I'm trying to augment the number of records of my dataset in order to make a semi-supervised learning algorithm. The starting dataset has around 495 record with 9 features and 2 targets.
So far I've plot the distribution of the features in order to have a quick idea about possible distribution. Moreover I've tried to fit them both in parametric and non parametric approaches.
The question is, how can I get numerical results about the error estimation?
EDIT: Thanks to juanpa.arrivillaga, I added a summary of the question: How can I get numerical results (e.g. MSE) to get an idea about the fit quality of the density estimations with respect to the real ones? With the pasted code I get an idea only based on plots.

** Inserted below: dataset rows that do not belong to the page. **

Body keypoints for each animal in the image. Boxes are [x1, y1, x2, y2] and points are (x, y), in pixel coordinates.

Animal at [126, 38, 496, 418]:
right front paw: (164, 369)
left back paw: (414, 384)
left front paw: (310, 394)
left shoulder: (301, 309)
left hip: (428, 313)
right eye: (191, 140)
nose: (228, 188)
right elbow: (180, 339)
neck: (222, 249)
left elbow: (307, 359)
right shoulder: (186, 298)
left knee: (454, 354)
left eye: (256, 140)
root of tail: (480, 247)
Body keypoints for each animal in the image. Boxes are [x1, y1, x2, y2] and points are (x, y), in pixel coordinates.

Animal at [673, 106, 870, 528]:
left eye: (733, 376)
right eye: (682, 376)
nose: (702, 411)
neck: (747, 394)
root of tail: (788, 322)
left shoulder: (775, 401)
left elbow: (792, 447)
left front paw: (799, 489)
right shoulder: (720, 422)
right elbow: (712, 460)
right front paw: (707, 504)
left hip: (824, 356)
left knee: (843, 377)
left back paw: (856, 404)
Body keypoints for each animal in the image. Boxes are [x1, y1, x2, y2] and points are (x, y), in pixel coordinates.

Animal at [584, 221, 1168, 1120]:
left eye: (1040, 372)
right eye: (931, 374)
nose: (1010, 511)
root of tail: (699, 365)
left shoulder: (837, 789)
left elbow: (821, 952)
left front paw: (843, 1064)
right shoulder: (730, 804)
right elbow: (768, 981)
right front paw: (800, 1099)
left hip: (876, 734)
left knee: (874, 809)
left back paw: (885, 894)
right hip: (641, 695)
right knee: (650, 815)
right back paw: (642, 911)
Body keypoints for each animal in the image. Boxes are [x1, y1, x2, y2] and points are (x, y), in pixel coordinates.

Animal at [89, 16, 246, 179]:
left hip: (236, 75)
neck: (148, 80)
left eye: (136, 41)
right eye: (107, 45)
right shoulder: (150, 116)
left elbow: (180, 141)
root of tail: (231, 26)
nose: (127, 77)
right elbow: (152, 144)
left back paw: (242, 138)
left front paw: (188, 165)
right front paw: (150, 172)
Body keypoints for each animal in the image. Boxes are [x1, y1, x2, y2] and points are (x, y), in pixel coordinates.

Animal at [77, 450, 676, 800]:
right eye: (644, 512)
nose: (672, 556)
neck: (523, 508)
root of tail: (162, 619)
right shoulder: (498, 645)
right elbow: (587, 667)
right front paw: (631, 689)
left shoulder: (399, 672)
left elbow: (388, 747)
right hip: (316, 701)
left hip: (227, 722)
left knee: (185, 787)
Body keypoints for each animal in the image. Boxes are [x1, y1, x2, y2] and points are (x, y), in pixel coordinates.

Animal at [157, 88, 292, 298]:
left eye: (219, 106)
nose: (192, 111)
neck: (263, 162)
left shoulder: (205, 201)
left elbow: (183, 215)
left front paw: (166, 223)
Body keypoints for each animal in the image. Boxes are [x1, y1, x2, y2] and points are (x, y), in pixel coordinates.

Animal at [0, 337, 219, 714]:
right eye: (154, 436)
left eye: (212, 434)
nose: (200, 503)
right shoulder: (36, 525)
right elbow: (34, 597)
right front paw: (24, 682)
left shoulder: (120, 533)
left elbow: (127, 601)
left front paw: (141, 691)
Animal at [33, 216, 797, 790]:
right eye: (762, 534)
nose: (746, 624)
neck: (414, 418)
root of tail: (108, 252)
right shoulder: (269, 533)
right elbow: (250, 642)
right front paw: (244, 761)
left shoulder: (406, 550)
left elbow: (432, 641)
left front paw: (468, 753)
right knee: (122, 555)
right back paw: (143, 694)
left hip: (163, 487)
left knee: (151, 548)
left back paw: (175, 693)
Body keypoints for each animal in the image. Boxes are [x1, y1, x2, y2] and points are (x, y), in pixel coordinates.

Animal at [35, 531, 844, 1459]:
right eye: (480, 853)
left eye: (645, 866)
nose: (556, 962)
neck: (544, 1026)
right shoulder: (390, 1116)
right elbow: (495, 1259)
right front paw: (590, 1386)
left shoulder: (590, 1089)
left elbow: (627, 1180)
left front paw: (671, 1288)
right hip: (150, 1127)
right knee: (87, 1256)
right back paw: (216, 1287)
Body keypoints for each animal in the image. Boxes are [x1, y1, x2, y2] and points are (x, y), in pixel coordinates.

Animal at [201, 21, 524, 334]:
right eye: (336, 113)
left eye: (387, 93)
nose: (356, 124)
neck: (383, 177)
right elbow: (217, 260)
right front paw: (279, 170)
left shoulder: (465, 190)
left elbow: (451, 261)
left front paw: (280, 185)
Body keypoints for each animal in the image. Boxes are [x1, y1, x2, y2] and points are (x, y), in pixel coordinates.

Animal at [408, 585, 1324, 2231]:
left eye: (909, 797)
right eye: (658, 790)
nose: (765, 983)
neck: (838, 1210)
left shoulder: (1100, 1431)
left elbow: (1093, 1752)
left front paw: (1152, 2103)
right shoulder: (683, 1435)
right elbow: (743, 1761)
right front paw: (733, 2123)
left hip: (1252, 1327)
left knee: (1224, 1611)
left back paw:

Below there is my current function, I've already look for it on stack overflow but I was able only to end up into plots, and the functions that I've used. Thanks in advance for any help!
def learnTheGaussianEstimation(title, x_data, y_data, mean, variance,parametric_kde):
"""
Function that given the curve try to fit it with the Gaussian. The curve represents a single parameter behaviour over
all the monitored Dates.
:param title: string to be assigned upon the plot
:param x: list of x-points
:param y: list of y-points
:param mean: mean of the values
:param variance: variance of the values
:param parametric_kde: boolean that denotes hte mode if parametric or non parametric fit
:return: void
"""
if parametric_kde:
n_bins = len(y_data)/7
# Density given by the samples
pd.DataFrame(y_data).plot(kind="density",
figsize=(9, 9),title=title,label='data')
# Gaussian fitting - parametric
param = norm.fit(y_data,param=[mean,])
x = np.linspace(min(y_data), max(y_data), len(x_data))
norm_fitted = norm.pdf(x, loc=param[0], scale=param[1])
plt.plot(x,norm_fitted, 'r' , label='gaussian')
# Rayleight fitting - parametric
param = rayleigh.fit(y_data)
rayleigh_fitted = rayleigh.pdf(x, loc=param[0], scale=param[1])
plt.plot(x,rayleigh_fitted, 'g',label='rayleigh')
plt.legend()
plt.show()
else:
q1 = np.percentile(y_data, 25)
q3 = np.percentile(y_data, 75)
bandwidth = 0.25
bins = 6
x = np.linspace(min(y_data), max(y_data), 2000)
kde = gaussian_kde(y_data)
kde.covariance_factor = lambda: bandwidth
kde._compute_covariance()
plt.plot(x, kde(x), 'r') # distribution function
plt.hist(y_data, bins=bins, normed=True) # histogram
plt.show()
return